Markdown is deserialized by parsing the document to an abstract syntax tree (AST). This is done by `mistune`. If the markdown file has the same structure that markpickle uses, then it will create a sensible object. Deserializing a random README.md file is not expected to always work. For that, you should use mistune's AST.

### Round Tripping

Some but not all data structures will be round-trippable. The goal is that the sort of dicts you get from loading JSON will be round-trippable, provided everything is a string.

### Splitting Files

If typical serialization scenarios, many json files might be written to a single file, or in the case of yaml, you can put multiple documents into one file separated by `---`. markpickle can treat the horizontal rule as a document spliter if you use `split_file`. It works like [splitstream](https://github.com/rickardp/splitstream), but less efficiently.

## CLI

This command will take a deserializable markdown file and output json.

```bash
python -m markpickle "docs/individual/list of scalars.md"
```

## Prior Art

People normally want to convert json to markdown. Json looks like python dict, so if you can do that you can probably do both.

### Serializing to Markdown

[json2md](https://github.com/IonicaBizau/json2md), a node package, will turn json that looks like the HTML document object model into markdown, e.g.

```python
{"h1": "Some Header",
 "p": "Some Text"}
```

[tomark](https://pypi.org/project/tomark/) will turn dict into a markdown table. Unmaintained.

[pytablewriter](https://pytablewriter.readthedocs.io/en/latest/pages/reference/writers/text/markup/md.html) also, dict to table, but supports many tabular formats.

### Deserializing to Python

Most libraries turn markdown into document object model. Markdown-to-json is the most similar to markpickle's goal of turning a markdown document into a python data types, in this case nested dicts.

[markdown-to-json](https://github.com/njvack/markdown-to-json) is the library most similar to markpickle, but is somewhat broken, unmaintained and depends on the unmaintained commonmark library.

[mistune](https://pypi.org/project/mistune/) will turn markdown into an Abstract Syntax Tree. The AST is faithful representation of the Markdown, including concepts that have no semantic equivalent to python datatypes.

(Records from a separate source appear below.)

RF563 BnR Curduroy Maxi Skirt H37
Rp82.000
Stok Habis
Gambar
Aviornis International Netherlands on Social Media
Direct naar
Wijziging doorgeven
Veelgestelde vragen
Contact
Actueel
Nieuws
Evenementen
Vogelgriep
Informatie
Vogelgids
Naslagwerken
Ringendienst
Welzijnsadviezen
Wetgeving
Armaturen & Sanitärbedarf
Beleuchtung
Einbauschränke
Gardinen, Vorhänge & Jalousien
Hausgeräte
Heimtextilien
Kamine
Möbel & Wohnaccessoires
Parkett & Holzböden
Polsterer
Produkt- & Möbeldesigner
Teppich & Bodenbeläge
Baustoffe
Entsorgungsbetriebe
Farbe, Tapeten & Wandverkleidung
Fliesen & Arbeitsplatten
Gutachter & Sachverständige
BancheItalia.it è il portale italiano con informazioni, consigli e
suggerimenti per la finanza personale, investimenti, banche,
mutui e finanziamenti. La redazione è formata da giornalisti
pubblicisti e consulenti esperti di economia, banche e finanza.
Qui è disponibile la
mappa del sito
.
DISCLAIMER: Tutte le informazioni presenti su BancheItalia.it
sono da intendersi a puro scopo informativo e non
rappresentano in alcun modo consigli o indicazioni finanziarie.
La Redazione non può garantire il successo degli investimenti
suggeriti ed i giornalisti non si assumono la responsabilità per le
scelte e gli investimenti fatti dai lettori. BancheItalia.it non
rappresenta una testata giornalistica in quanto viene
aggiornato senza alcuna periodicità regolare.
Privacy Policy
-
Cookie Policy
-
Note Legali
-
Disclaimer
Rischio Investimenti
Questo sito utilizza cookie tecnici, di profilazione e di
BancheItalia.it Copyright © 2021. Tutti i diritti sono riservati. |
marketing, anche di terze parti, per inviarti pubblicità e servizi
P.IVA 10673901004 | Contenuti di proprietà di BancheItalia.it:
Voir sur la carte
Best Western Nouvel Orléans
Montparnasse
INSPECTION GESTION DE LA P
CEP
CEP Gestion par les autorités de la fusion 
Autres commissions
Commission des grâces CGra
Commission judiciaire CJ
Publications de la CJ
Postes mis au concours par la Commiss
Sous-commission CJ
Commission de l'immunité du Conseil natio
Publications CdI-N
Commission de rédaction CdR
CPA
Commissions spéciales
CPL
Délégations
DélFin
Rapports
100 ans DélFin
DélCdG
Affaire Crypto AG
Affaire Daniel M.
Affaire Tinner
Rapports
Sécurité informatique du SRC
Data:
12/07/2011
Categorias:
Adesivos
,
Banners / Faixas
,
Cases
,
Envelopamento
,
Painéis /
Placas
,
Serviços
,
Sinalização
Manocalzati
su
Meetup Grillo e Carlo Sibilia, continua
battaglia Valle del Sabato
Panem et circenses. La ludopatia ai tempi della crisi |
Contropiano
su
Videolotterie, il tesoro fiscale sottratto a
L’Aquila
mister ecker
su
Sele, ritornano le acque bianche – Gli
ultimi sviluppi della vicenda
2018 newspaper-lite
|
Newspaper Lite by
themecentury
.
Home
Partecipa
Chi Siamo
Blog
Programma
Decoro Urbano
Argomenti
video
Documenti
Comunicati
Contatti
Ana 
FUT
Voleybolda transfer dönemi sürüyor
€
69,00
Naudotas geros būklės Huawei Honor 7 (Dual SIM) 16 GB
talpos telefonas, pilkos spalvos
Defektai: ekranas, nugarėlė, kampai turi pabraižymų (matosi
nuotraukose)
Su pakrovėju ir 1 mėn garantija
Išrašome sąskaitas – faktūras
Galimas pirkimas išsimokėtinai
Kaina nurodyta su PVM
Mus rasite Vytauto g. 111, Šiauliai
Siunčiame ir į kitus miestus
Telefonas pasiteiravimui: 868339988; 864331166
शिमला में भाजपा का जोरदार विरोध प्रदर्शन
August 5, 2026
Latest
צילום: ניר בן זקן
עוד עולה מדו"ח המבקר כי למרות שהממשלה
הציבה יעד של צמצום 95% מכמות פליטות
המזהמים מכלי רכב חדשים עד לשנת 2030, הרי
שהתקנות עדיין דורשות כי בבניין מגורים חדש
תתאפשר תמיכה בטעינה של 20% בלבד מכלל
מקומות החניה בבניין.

[beautifulsoup](https://www.crummy.com/software/BeautifulSoup/bs4/doc/) will let you navigate the HTML DOM. So you can turn the markdown into HTML, then parse with Beautiful Soup.

## Schema Validation for Markdown

In the case of a serialization library, you'd want something that would indicate if your markdown file will successfully deserialize back into python.

I haven't really found anything that says, for example, "This markdown document shall have one # Header and a 3 column table and nothing else."

- [schema-markdown-js](https://craigahobbs.github.io/schema-markdown-js/language/) A json schema that happens to be using markdown as its syntax.

## Credits

I copied the ATX-dictionary-like header parsing from [markdown-to-json](https://github.com/njvack/markdown-to-json).

## Documentation

- [Examples](https://github.com/matthewdeanmartin/markpickle/blob/main/docs/examples.md)
- [TODO](https://github.com/matthewdeanmartin/markpickle/blob/main/docs/TODO.md)
- [People solving similar problems on StackOverflow](https://github.com/matthewdeanmartin/markpickle/blob/main/docs/stackoverflow.md)

## Change Log

- 1.1.0 - Basic functionality. See [examples](https://github.com/matthewdeanmartin/markpickle/blob/main/docs/examples.md) for what is supported.
- 1.2.0 - Add support for binary data, which is serialized as images with data URLs.